Certified Mail Returned Receipt Requested using United States Postal Service - LEGAL DATE is date mailed.   Send a 2nd copy via regular USPS mail as that is proof that they can NOT SIGN certified mail, but regular mail is assumed then to be delivered (but ONLY if you have sent the certified mail which is returned to you!)

Wyndham usually just signs it and accepts it *IF* if is within your rescinsion period - which they are expert at decoding ... DON'T DO THIS TOMORROW, as ONE DAY does matter.  There is usually a late post office within driving distance - big cities have 24 hour post offices.  Hand written is fine, just keep a copy. Both persons MUST sign and date this letter.


----------



## ricknhsv (Dec 1, 2009)

*Recinded*

Hey All,

Just got back from the Post Office. I got it sent over night priority mail. I have the receipt and the form I filled out which shows that it was sent today. I waived the signature request because it's going to a Post Office box in Las Vegas. I have also have a tracking number that will show when it's delivered. 
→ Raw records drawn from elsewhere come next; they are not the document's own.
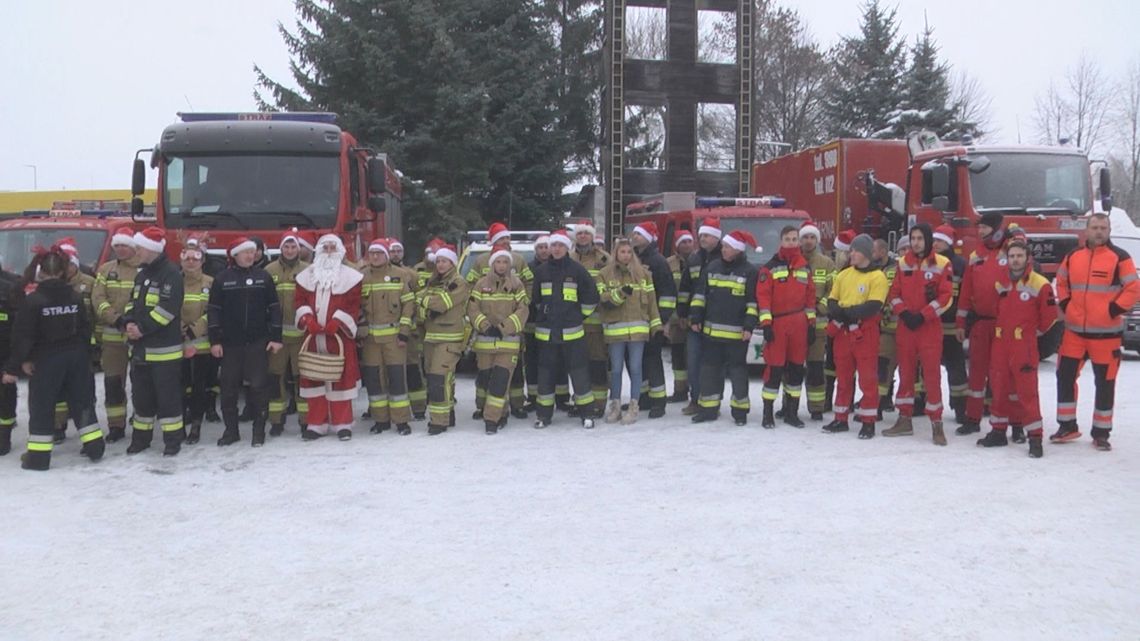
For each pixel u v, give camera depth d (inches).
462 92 1033.5
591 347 406.0
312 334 359.3
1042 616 191.5
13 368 315.0
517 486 291.9
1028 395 327.9
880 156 652.7
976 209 555.2
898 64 1542.8
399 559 226.8
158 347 336.2
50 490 292.2
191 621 191.8
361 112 1012.5
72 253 367.9
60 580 215.3
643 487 289.6
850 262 367.9
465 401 468.1
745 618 190.4
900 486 288.5
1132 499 273.1
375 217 509.4
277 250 428.8
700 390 396.8
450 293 373.7
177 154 438.3
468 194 1137.4
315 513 264.8
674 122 1139.9
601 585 208.5
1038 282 331.6
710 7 1142.3
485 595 203.5
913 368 361.7
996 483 292.0
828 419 407.5
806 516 258.2
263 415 358.0
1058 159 570.3
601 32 1306.6
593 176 1369.3
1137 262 708.0
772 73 1738.4
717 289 386.6
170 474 311.9
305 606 198.8
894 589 205.5
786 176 741.3
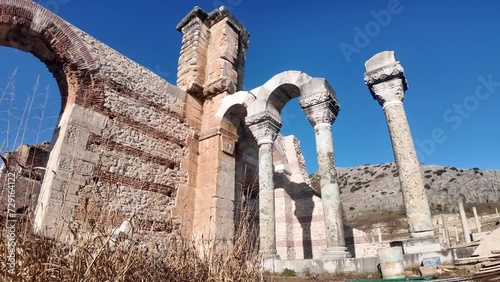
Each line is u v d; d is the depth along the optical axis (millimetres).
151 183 10875
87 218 3314
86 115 9602
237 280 4039
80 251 2939
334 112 10914
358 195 75438
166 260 3875
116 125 10367
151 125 11539
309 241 15750
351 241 14953
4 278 2500
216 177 12109
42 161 9344
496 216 33125
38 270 2684
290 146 19766
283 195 16766
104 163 9664
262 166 11211
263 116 11727
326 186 9555
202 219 11750
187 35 15242
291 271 8523
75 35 10039
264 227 10273
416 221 8211
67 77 9844
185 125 12906
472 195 64062
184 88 13758
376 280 6402
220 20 15297
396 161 9039
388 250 7172
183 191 11914
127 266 3117
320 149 10055
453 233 30078
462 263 6816
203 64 14492
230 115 13344
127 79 11195
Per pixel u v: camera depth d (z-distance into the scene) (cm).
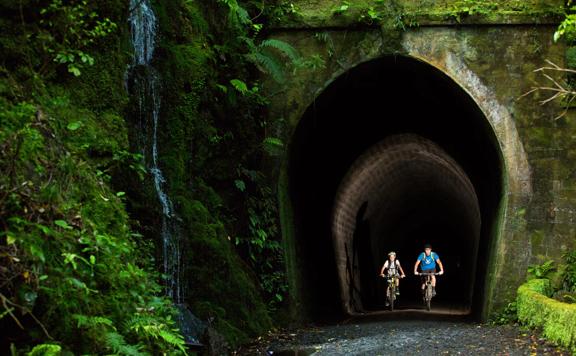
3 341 539
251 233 1438
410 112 1897
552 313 1068
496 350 988
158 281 991
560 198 1483
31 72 752
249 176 1453
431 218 3638
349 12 1545
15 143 591
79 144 777
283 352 1095
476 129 1670
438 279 4009
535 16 1503
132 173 981
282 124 1552
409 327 1400
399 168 2611
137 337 662
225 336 1099
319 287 1825
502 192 1551
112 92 912
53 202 611
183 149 1188
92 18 867
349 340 1202
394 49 1538
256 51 1460
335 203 2194
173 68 1183
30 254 541
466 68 1523
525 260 1471
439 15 1520
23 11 773
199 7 1361
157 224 1012
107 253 666
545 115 1504
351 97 1731
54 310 565
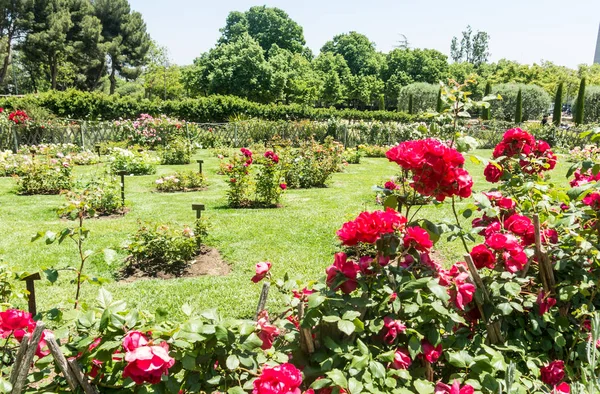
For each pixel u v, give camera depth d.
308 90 49.47
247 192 8.62
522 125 22.73
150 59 49.91
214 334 1.47
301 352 1.75
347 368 1.63
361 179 12.02
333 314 1.69
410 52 67.06
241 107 24.09
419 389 1.60
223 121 24.05
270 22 60.41
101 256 5.31
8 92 52.09
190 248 5.33
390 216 1.78
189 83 43.97
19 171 11.25
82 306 1.85
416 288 1.71
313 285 1.93
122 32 48.03
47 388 1.49
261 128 20.28
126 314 1.47
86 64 44.88
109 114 22.30
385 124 20.70
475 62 94.81
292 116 25.34
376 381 1.63
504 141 2.94
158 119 18.33
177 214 7.66
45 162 9.88
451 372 2.02
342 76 62.12
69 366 1.39
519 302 2.12
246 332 1.46
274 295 4.34
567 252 2.28
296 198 9.34
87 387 1.42
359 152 16.22
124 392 1.46
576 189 2.21
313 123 20.91
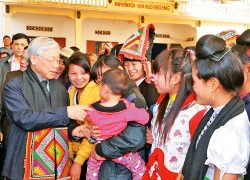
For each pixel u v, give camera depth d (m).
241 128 1.38
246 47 1.79
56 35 15.55
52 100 2.30
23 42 4.56
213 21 17.34
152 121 2.18
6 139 2.29
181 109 1.88
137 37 2.84
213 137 1.40
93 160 2.25
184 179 1.51
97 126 2.15
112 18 15.52
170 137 1.89
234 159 1.35
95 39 16.47
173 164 1.88
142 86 2.84
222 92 1.43
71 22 15.65
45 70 2.22
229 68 1.39
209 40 1.42
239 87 1.44
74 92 2.98
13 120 2.15
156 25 17.97
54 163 2.24
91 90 2.71
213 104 1.48
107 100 2.21
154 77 2.05
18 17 14.81
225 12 17.22
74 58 2.77
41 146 2.19
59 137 2.27
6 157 2.23
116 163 2.21
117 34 16.81
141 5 15.48
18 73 3.38
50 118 2.14
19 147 2.20
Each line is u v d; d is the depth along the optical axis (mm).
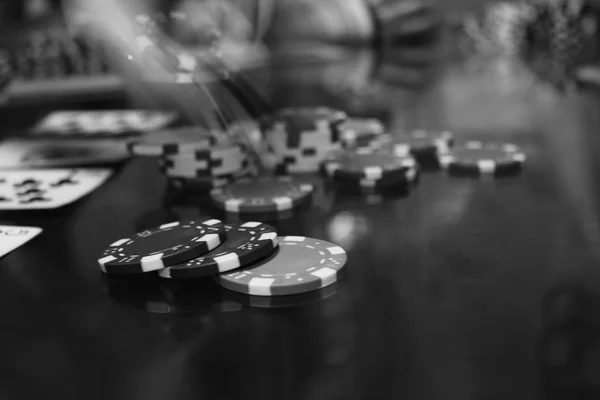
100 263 246
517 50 1233
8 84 719
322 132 382
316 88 769
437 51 1372
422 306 219
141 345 205
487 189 334
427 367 187
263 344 202
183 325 215
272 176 380
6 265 266
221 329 212
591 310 209
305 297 229
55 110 696
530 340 196
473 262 248
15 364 199
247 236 260
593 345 192
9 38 1021
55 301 235
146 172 400
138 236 266
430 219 296
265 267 243
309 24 1343
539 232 273
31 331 216
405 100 654
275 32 1307
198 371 191
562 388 175
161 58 367
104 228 303
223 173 359
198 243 247
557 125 477
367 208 315
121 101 730
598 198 312
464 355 191
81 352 203
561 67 869
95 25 715
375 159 373
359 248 267
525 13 1201
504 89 708
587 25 1019
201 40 388
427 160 397
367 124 478
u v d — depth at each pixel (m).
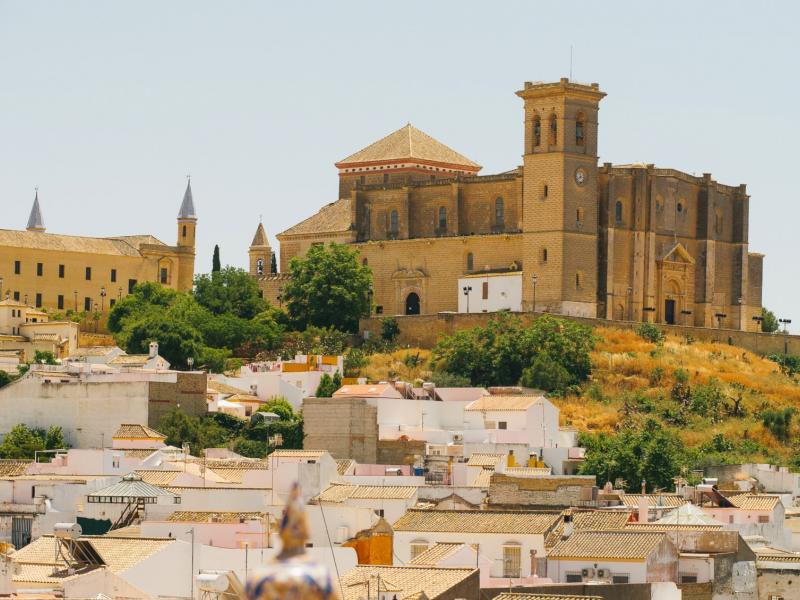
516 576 134.38
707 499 172.75
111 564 112.94
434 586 112.31
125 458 174.62
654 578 131.62
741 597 137.75
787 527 174.12
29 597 99.88
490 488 170.50
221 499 153.25
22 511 149.38
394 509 154.50
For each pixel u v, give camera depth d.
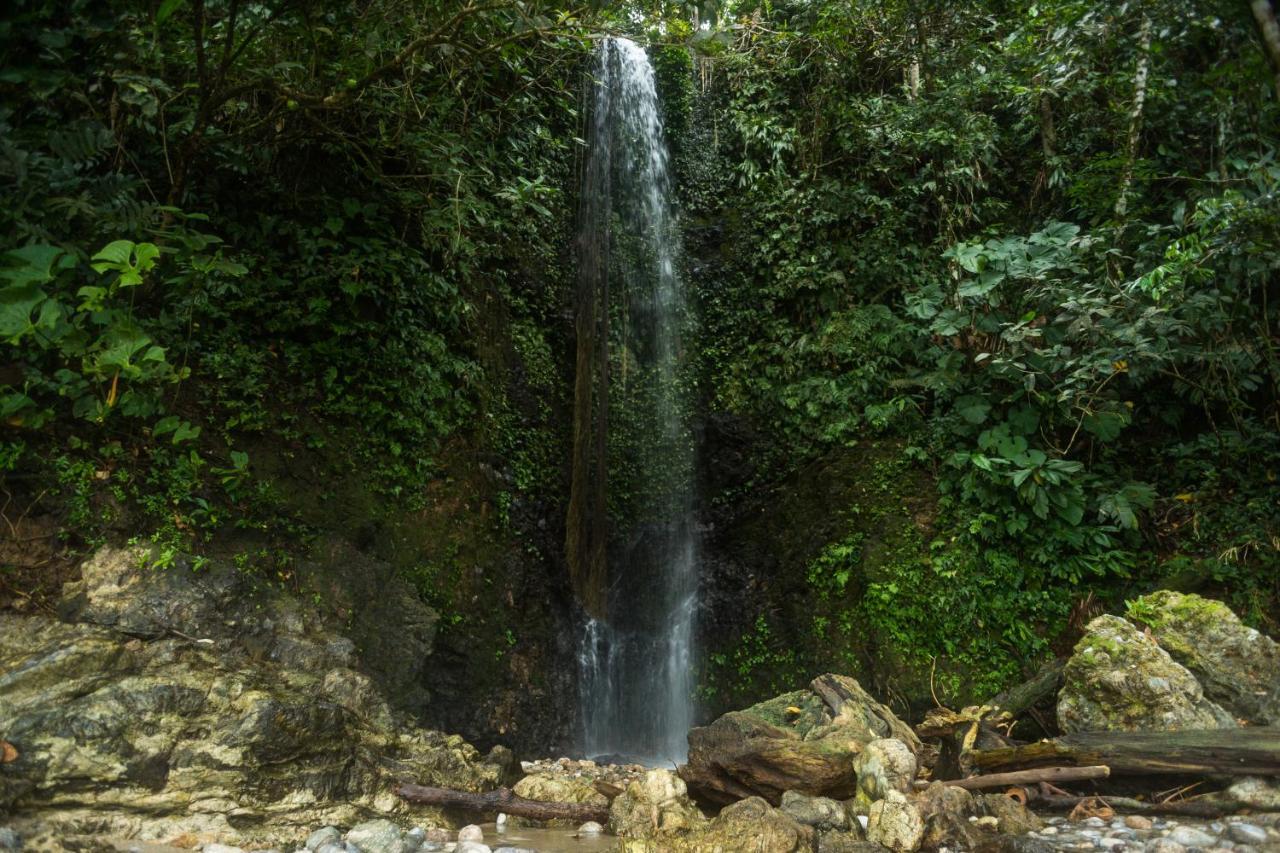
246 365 5.42
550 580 7.38
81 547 4.36
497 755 5.32
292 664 4.58
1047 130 8.56
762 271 8.94
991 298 7.36
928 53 9.25
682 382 8.95
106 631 4.01
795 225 8.86
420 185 6.54
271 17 4.72
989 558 6.89
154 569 4.38
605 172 8.83
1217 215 6.29
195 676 3.98
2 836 3.09
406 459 6.20
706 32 5.73
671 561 8.51
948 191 8.70
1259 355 6.89
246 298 5.55
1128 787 4.84
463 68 5.68
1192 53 7.26
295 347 5.73
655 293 9.09
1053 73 8.01
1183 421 7.48
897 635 6.78
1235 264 6.27
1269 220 5.96
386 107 5.73
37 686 3.64
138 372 4.09
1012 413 7.29
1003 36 9.41
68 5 3.66
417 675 5.45
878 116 9.01
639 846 3.64
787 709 5.18
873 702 5.34
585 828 4.30
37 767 3.39
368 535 5.69
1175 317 6.73
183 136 5.34
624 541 8.38
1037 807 4.67
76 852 3.23
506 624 6.68
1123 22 7.18
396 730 4.68
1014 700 5.83
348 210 6.18
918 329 7.89
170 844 3.51
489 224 7.30
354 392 5.98
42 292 3.79
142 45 4.70
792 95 9.63
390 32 5.21
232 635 4.48
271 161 5.98
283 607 4.79
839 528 7.54
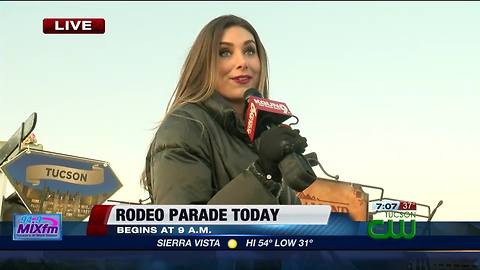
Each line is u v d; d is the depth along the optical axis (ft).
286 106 5.27
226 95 5.57
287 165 4.92
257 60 5.74
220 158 5.38
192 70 5.66
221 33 5.71
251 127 5.14
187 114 5.43
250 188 5.32
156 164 5.33
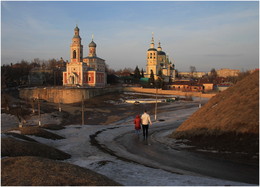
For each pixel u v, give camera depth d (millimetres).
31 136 20328
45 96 90938
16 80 133125
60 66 183125
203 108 22625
Thanks so much for your advice. I think you guys probably saved me a LOT of money!

Rick


----------



## ricknhsv (Dec 1, 2009)

*Recinded - Maybe not!*

Dang, I forgot I needed to get the other signature. Sigh. I will work on that now.


----------



## bzzybee13 (Dec 1, 2009)

Welcome to timesharing!  DH and I went on the tour at Bonnet Creek as well, several years ago.  We were blown away by how nice it was/is, and we signed on the dotted line that day, something like $10K for 168K points biennial.  While I wish I had known about TUG and resale, I am very happy to be an owner there.  The resort is lovely and we have gotten some good exchanges as well.  If you like Disney and can't afford DVC, Bonnet Creek is the next best thing IMO.  When you look on eBay just make sure you're looking at a resale and not a rental, as most of the ads there for Bonnet Creek are for rentals.  Good luck!


----------



## ricknhsv (Dec 1, 2009)

*Bonnet Creek*

We thougtht the resort was so beautiful and were very impressed with the condos. I'm keeping my eyes open for a deal. Are the other Wyndham Resorts as nice as Bonnet Creek?


----------



## bzzybee13 (Dec 1, 2009)

Some are, some are not.  Check the reviews on TUG for any resort you are thinking about, and definitely also Tripadvisor which is more up to date in some cases.


----------



## vacationhopeful (Dec 1, 2009)

Bonnet Creek is pretty.  Most people are surprised by how much more space a TS has over a motel/hotel room. 

The newer Wyndham resorts seem to have a similiar style - with little regional differences. La Belle Maison in NOLA has brick walls and similiar furniture.  Similiar color scheme in Grand Desert in Vegas with no balconies or heated swimming pools.

As for the space, I pointed out to my newbie sister that the rooms at Bonnet Creek look big UNTIL you get in the 2/2 with 4 or 5 people and their baggage OR they all want to watch TV together & some have to sit at either the kitchen counter or DR table to watch. I like the layout and space better at Star Island in Orlando - the 1 bdr B unit for example (over Bonnet Creek). In Pompano Beach, I like Santa Barbara over the Royal Vista - better pool, a hot tub, and younger people.

Everyone has their favorite TS resort and the reasons are about as varied as there are resorts.


----------



## Don40 (Dec 1, 2009)

Great job in recinding, but I would spend some time reading the boards and join the wyndham group http://forums.atozed.com/ to learn the wyndham system.

Wyndham is a wonderful timeshare company if you purchase resale and understand what you are about to purchase and how to get the value out of that purchase.  Resale is the way to go, but you might not want to own at Bonnet Creek as units ther are fairly easy to get and the maintenence fees are not the lowest.  Just things for you to think about.  

I usually go to Bonnett Creek at least once every two months and have a great time.

Don


----------



## BellaWyn (Dec 2, 2009)

*Wyndham Mix*



ricknhsv said:


> Are the other Wyndham Resorts as nice as Bonnet Creek?


Wyndham has a pretty broad mix of resort locations and styles.  Overall quality is mid-high depending on the age of the resort.  BC is truly spectacular but we've experienced at least 20 or more of the Wyndham managed locations and have found them all to be enjoyable.  We like the fact that there is a mix of beach, activity, urban, mountain and golf-style resort options to choose from within the Wyndham system.  

Definitely get over to the Wyndham Owners Forum and read the Primer though!  Once you understand how to work the system you will find it highly flexible and enjoyable.  BUY RESALE!

Oh, and WELCOME TO TUG!


----------



## ricknhsv (Dec 2, 2009)

*Thanks!*

Thanks for the warm welcome and advice! I will check out the Wyndham forum. I was talking with a friend of mine who's in Wyndham and he suggested that I buy in a place that I like because you get to select dates earlier at your home resort. 

Rick


----------